Even with the experience of Gouri behind him, the filming of Kaagaz ke Phool brought its own headaches. After viewing the rushes, Art Director MR Achareker brought to Guru Dutt’s notice the fact that the framings were suitable for the standard academy ratio not but not for the new format. Achareker then sat him down and taught Guru Dutt to conceive and compose the shots keeping CinemaScope in mind. Guru Dutt had to scrap all that was shot till then and re-shoot everything!

Let’s be honest. I think Kaagaz ke Phool flopped on its release because it is an inconsistent film. In its better moments, it represents the best and most poetic work Guru Dutt has ever done. But it also suffers from a weak screenplay and it was the film’s overall morbid and pessimistic mood that caused audiences to reject it outright. Also, unlike his earlier films where the characters were well fleshed out, the family of the film director’s wife who want nothing to do with him are treated as cardboard caricatures while Johnny Walker’s comic angle appears to be forced in the film rather than integrated into it.

Still, one cannot fault the film technically. The camerawork with its use of light and shadows is magical. Rarely has the Hindi screen seen better Black and White cinematography. Naturally, if anyone came out of the film unscathed, it was cameraman VK Murthy and of course, Acharekar, both of whom won Filmfare Awards for the film.
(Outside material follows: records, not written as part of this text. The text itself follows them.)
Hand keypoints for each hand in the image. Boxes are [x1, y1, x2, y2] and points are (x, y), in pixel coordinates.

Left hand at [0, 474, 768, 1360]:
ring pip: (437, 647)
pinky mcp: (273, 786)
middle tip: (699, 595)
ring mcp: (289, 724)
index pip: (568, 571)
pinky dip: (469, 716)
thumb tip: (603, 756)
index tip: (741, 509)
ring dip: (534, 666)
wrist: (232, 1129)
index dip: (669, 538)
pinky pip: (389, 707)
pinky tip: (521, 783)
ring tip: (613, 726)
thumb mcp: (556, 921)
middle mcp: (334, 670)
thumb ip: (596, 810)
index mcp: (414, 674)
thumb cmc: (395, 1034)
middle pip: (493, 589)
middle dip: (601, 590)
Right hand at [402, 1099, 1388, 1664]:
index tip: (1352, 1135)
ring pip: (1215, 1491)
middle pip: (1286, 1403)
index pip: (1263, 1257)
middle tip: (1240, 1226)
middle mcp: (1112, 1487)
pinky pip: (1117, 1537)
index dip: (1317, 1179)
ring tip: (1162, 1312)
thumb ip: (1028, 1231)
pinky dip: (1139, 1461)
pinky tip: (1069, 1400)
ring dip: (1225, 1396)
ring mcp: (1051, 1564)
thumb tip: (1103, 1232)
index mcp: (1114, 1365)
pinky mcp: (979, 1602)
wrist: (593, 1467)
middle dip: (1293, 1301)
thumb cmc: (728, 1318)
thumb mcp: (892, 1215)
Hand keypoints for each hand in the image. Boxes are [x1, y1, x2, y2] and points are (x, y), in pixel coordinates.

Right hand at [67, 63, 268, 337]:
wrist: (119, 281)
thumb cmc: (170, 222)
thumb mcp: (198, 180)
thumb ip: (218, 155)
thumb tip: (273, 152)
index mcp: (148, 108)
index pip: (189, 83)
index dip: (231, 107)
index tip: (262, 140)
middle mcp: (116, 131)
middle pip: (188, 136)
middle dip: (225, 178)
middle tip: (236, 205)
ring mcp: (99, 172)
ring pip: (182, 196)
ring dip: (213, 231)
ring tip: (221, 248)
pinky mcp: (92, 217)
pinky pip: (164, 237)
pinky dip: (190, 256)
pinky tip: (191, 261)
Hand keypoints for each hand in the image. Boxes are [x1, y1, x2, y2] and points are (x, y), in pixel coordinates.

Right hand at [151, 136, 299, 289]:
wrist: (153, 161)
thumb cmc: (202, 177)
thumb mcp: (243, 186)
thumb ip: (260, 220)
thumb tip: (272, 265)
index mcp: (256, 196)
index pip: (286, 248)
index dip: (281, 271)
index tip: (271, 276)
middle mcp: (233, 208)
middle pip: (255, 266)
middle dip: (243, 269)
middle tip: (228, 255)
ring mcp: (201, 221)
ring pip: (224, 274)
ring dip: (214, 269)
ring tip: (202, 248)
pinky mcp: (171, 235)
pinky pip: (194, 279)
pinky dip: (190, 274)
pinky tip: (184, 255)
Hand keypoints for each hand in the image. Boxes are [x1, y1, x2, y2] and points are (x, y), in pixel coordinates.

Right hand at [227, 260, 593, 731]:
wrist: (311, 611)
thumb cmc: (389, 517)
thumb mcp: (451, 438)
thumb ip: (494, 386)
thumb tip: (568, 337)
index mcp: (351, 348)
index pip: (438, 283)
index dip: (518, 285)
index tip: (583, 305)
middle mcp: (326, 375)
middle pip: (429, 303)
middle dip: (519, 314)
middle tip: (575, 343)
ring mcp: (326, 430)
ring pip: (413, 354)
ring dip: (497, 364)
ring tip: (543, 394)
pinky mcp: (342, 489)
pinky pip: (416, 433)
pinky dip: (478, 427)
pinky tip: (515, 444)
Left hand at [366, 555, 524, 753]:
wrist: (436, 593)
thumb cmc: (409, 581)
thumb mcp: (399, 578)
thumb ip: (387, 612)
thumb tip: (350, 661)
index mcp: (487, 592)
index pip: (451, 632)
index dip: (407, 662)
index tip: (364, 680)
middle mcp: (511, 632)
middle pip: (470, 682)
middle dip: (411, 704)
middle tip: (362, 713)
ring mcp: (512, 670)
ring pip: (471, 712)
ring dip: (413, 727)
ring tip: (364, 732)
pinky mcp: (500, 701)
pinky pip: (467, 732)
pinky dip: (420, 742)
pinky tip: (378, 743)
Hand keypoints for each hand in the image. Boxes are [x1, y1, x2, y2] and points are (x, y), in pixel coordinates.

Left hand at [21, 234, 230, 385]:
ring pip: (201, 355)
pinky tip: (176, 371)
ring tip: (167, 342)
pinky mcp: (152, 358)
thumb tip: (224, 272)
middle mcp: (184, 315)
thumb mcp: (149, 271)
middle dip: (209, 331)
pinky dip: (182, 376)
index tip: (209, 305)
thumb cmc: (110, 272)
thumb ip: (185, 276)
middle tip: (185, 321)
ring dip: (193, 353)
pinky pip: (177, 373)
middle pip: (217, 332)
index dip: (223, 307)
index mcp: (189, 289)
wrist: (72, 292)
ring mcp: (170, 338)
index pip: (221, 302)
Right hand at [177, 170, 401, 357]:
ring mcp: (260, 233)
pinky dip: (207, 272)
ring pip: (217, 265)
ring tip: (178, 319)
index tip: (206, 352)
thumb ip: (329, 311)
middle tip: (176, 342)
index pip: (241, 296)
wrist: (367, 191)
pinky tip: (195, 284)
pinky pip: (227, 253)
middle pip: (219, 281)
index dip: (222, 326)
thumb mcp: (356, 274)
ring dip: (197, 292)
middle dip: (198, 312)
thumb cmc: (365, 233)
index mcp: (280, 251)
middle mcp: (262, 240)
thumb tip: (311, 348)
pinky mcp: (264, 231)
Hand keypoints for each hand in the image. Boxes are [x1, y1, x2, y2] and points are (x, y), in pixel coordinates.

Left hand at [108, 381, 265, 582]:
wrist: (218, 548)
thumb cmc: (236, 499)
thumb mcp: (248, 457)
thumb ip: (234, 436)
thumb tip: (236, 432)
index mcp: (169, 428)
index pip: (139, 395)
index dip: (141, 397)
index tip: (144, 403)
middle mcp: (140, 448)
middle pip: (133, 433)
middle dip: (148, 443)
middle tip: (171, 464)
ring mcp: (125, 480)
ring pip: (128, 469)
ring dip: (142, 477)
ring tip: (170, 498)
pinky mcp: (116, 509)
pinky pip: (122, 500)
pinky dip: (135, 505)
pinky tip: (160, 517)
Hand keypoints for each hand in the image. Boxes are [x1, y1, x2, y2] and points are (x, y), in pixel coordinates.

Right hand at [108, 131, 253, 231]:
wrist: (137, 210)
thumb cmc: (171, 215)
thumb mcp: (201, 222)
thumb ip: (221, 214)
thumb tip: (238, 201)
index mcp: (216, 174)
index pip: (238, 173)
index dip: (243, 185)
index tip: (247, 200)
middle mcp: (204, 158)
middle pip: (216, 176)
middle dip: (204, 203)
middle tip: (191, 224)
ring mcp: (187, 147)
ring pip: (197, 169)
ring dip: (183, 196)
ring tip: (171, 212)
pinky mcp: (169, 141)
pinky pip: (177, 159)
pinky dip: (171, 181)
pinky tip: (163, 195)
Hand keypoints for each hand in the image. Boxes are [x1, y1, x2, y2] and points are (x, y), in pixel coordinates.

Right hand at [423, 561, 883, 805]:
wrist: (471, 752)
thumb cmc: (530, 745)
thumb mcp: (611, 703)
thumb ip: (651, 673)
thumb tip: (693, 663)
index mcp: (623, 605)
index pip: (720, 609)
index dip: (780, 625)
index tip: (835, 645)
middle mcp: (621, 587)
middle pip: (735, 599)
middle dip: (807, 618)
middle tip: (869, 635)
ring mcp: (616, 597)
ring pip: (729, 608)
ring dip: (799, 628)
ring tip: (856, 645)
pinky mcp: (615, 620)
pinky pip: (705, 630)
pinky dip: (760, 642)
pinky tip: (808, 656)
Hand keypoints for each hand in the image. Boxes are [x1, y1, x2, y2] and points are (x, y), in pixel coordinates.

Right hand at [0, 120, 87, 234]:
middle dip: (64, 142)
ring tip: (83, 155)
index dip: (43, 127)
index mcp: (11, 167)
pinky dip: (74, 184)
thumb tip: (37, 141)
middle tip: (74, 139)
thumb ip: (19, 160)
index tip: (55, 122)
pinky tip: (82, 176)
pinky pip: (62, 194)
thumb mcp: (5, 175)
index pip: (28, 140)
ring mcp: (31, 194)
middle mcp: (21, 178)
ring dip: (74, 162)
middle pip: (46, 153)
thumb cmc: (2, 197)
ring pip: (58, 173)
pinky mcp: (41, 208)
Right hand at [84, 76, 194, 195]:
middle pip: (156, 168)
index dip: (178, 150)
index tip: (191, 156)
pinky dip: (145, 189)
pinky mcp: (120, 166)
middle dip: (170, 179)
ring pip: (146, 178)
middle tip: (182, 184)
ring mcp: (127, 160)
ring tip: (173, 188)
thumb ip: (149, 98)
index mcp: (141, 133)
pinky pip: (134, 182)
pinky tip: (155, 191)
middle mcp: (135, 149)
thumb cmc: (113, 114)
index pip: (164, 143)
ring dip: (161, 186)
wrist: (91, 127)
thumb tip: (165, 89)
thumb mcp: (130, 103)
Filmindia (and Baburao Patel!) had the last word on the film and the new format, declaring, “Guru Dutt Films’ Kaagaz ke Phool is a dismal incoherent funeral-paced picture which has hardly anything more remarkable about it than that it is the first Indian picture to be made in cinemascope, a process designed to provide an image that has more than twice as much width as height and to which squint-eyed spectators can perhaps do more justice than those with normal eyes.”